Ci siamo lasciati male. Cosi come due amanti che si amano, ma non sono felici. Doveva esser l’appuntamento del ritrovato amore, che a fine serata porta a quell’orgasmo passionale. Ma abbiamo chiuso gli occhi in letti diversi, in una notte senza né piacere né sonno.

[Ora è buio ed è vuoto intorno/E alla fine sai che non dormo]

Abbiamo varcato il confine sud del nostro territorio per vivere una domenica di festa. In mille, tra bimbi, ragazzi, famiglie e simpatici anziani. Con sciarpe, bandiere, drappi, divise, e gli zaini pieni “de magnà e beve”. Si, perché l’Asculà lu magnà se lu porta da casa, non si mette a far la fila dal paninaro abruzzese che vende gli Hot Dog. Non è una questione di esser tirchi, è solo che le nostre mamme e le nostre nonne lo zaino te lo riempiono mentre tu stai decidendo ancora quale delle svariate sciarpe cingerti attorno al collo. Perché semplicemente la loro partita è quella: prepararti alla partita.

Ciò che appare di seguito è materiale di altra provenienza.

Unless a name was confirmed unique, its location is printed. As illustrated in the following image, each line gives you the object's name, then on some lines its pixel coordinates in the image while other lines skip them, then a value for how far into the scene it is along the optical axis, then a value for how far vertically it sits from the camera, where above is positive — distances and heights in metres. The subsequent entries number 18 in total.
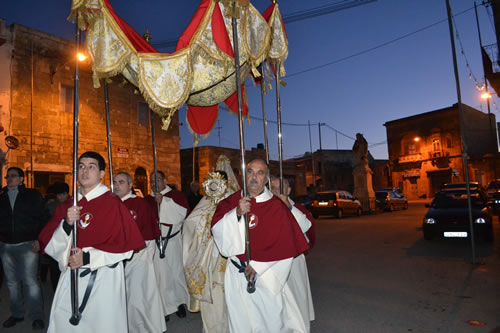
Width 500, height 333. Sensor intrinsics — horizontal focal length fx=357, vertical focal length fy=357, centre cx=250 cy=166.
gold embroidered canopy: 3.45 +1.47
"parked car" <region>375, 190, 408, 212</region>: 22.25 -1.09
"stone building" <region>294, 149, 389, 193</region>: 42.75 +2.08
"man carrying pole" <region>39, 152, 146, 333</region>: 2.88 -0.45
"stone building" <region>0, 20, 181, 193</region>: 13.20 +3.57
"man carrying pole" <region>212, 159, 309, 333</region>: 3.10 -0.61
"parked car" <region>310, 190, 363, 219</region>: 18.44 -0.95
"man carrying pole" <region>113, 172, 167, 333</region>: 4.20 -1.05
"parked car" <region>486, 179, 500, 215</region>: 15.48 -1.09
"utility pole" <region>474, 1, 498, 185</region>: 16.92 +7.23
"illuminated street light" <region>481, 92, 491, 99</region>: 21.25 +5.03
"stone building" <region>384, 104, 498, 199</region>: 37.47 +3.57
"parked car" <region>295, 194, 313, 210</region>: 23.27 -0.87
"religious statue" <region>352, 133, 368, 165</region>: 21.50 +2.14
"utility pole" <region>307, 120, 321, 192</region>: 45.72 +6.08
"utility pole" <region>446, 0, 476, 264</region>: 7.25 +1.67
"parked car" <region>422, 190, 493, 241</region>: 9.24 -1.01
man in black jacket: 4.71 -0.66
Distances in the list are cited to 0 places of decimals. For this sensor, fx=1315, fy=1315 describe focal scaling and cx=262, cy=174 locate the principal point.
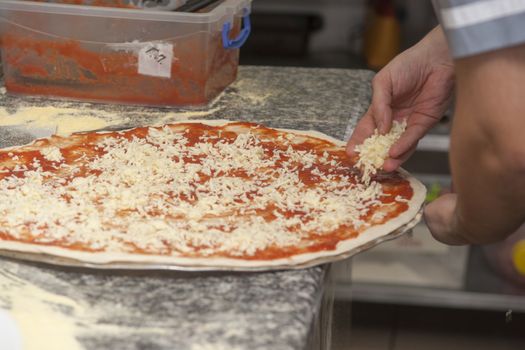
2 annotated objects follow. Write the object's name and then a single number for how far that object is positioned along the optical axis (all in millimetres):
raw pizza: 1369
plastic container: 1764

Mentre lo stadio si stagliava all’orizzonte di una losca pineta, eravamo circondati da pattuglie di pulizia con quelle flashanti luci blu. E sopra i nostri occhi, elicotteri a contenere e sorvegliare la passione di un popolo che voleva dare spettacolo nello spettacolo. Eh già, sembrava la regia di quei film fighi, di quelli che ti gasano, di quelli che al ciak, tutti si mobilitano perché arrivi tu, anzi, perché arriviamo noi.

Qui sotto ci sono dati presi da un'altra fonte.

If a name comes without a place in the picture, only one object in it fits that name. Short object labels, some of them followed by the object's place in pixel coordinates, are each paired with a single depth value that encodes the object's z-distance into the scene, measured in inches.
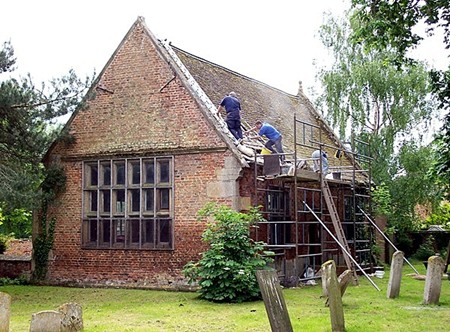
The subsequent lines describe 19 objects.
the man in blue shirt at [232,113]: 845.8
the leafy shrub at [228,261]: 715.4
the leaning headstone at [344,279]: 596.3
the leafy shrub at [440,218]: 1612.9
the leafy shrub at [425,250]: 1502.2
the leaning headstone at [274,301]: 422.0
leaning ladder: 849.7
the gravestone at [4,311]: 443.5
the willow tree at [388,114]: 1375.5
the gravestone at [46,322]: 430.9
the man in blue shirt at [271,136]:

Quanto è bello entrare in uno stadio insieme a tante altre persone, che sono innamorate e sognano come te di vivere quegli attimi di esultanza ed euforia che la routine quotidiana tende a soffocare. Appena finite le scalinate, si spalancano il verde del terreno di battaglia e i colori dell’avversario che si è venuto a fronteggiare. Perché su quei gradoni le emozioni sono come una foglia d’autunno che cade con quel suo modo indecifrabile, sono come un pendolo che non pende mai da un’unica parte, sono come un boomerang che quando torna indietro se non lo sai afferrare ti taglia a metà. Perché lo stadio di chi ti ospita ha sempre il suo fascino, merita sempre rispetto, ha sempre quella magia da conquistare. Molti vedono i tifosi come sfigati che vogliono sfogare le loro paure e depressioni, che non hanno altra ideologia che una bandiera da sventolare. Quei molti non immaginano però, che tra tifoserie opposte c’è più rispetto umano di quello affettato e mascherato che quotidianamente si ha sul posto di lavoro o in giro nei supermercati.